> [THE PROBLEM]
Report each line of the material below where the word "Figure" can be found.

** RECORDED INFORMATION follows **

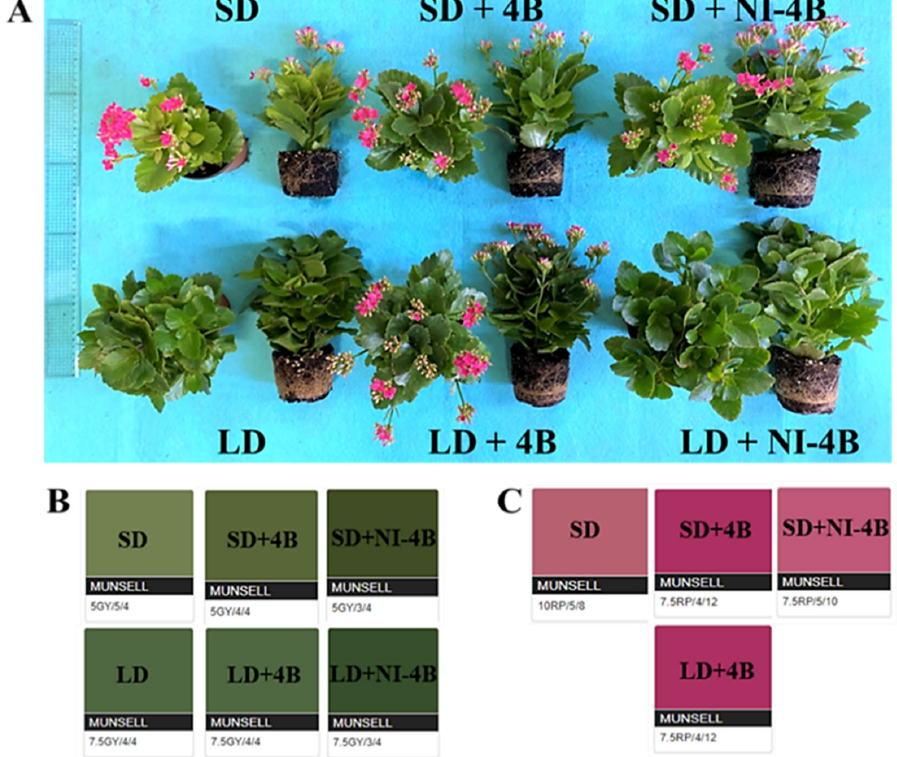
Figure 3. The effects of the supplementary and night ‐ interrupting 10 μ mol ∙ m − 2 ∙ s − 1 PPFD B light on the flowering of kalanchoe ( Kalanchoe blossfeldiana ‘Rudak’), after 60 days of exposure to the photoperiodic light treatments: The morphology ( A ); leaf color charts ( B ); and flower color charts ( C ) [The color charts of leaves and flowers were analyzed by ‘Munsell Colortell System’; e.g., in ‘5GY/5/4’, ‘5GY’ indicates ‘hue’, ‘5’ indicates ‘value’ (the larger the value, the lighter the color), and ‘4’ indicates ‘chroma’ (the larger the value, the brighter the color)] (See Figure 2 for details on the photoperiodic treatments with B light).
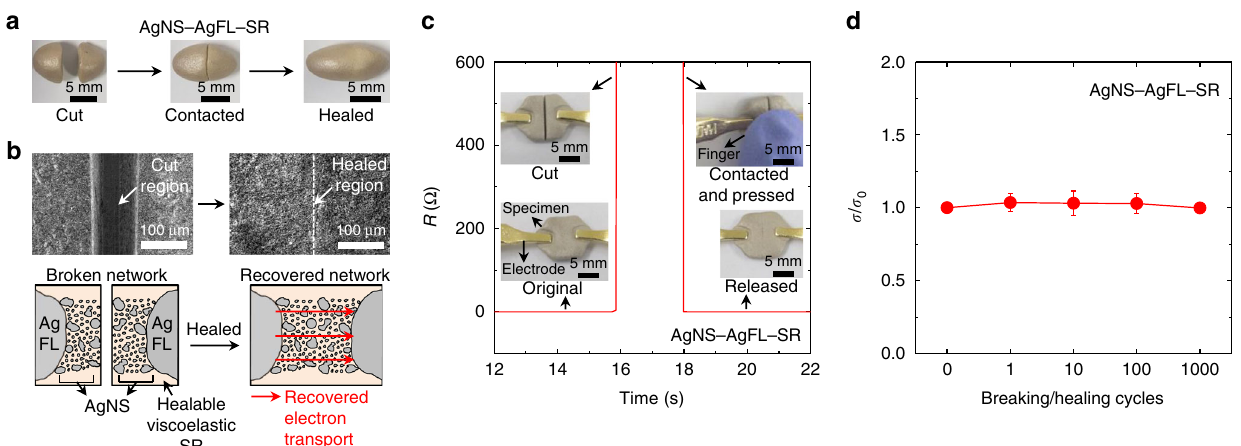
Fig. 4 Healable electrical transport of the AgNS-AgFL-SR nanocomposite. a, b Optical and SEM images of the AgNS-AgFL-SR (Ag = 44 vol%, THF peroxide = 15 mL) nanocomposite after breaking and healing. Schematics of the healable AgNS network are also provided. c The resistance change of the AgNS-AgFL-SR nanocomposite during a breaking/healing cycle. An optical image at each step is also provided. d The normalized electrical conductivity of the AgNS-AgFL-SR nanocomposite is shown as a function of the breaking/healing cycles. The error bars represent the standard deviation of the Fig. 3c, the ρ of AgNS-AgFL-SR nanocomposite was close to the (Fig. 4b schematic), without the need for diffusion, re-orientation, theoretical value calculated by the rule of mixture 41 . The densely and recontact of fi llers. The σ of the AgNS-AgFL-SR nano- and uniformly distributed fi llers were embedded in the polymer composite was completely recovered (electrical healing ef fi ciency, = ~100%) even after 1000 breaking/healing cycles (Fig. 4d). σ / σ matrix without air voids. The other control specimens showed a 0 lower ρ probably due to the air voids which scattered electrons and decreased σ .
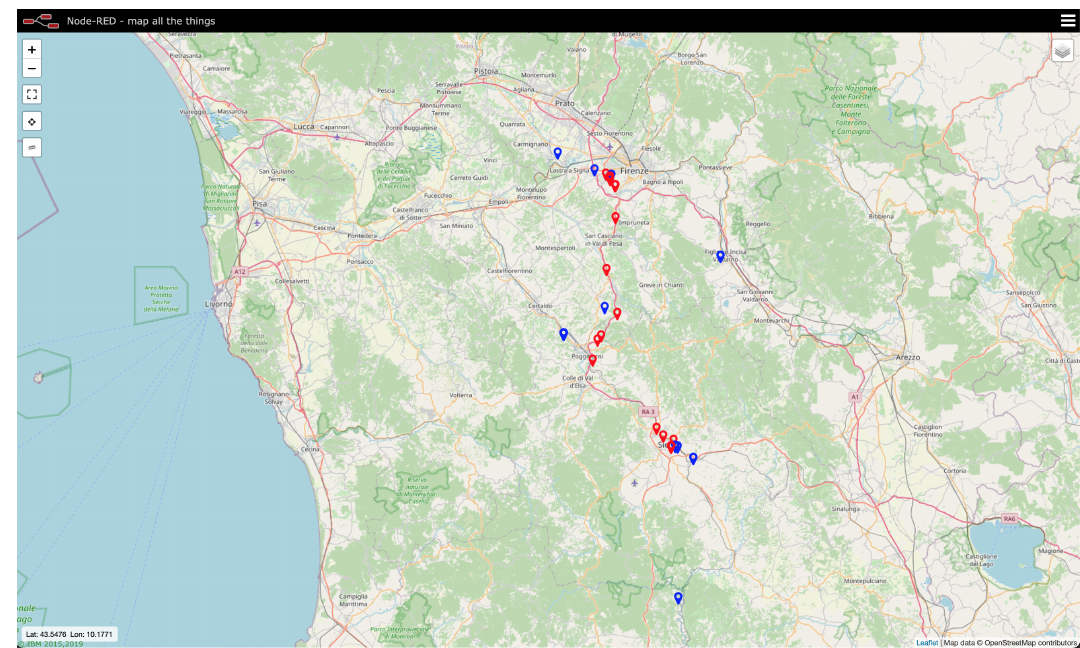
Figure 2. Snapshot of the tracking system web application showing the latest positions recorded by the device during its early testing stages: blue markers stand for locations coming from eNodeBs, while red markers stand for locations coming from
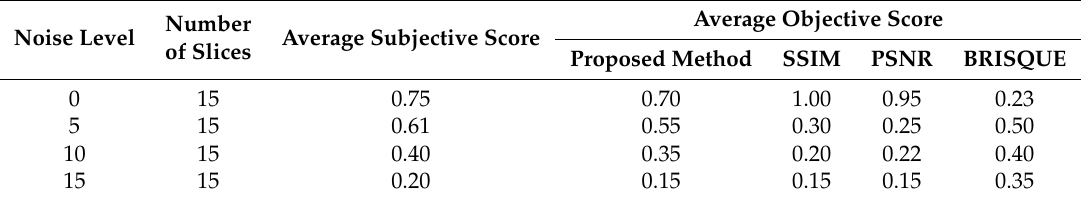
Table 3. Comparative Performance Evaluation of the Proposed Method with SSIM, PSNR and BRISQUE Quality Metrics using Breast MRI Images.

** End of RECORDED INFORMATION **

> [SOLUTION TO THE PROBLEM]
Figure 3. The effects of the supplementary and night ‐ interrupting 10 μ mol ∙ m − 2 ∙ s − 1 PPFD B light on the flowering of kalanchoe ( Kalanchoe blossfeldiana ‘Rudak’), after 60 days of exposure to the photoperiodic light treatments: The morphology ( A ); leaf color charts ( B ); and flower color charts ( C ) [The color charts of leaves and flowers were analyzed by ‘Munsell Colortell System’; e.g., in ‘5GY/5/4’, ‘5GY’ indicates ‘hue’, ‘5’ indicates ‘value’ (the larger the value, the lighter the color), and ‘4’ indicates ‘chroma’ (the larger the value, the brighter the color)] (See Figure 2 for details on the photoperiodic treatments with B light).
Figure 2. Snapshot of the tracking system web application showing the latest positions recorded by the device during its early testing stages: blue markers stand for locations coming from eNodeBs, while red markers stand for locations coming from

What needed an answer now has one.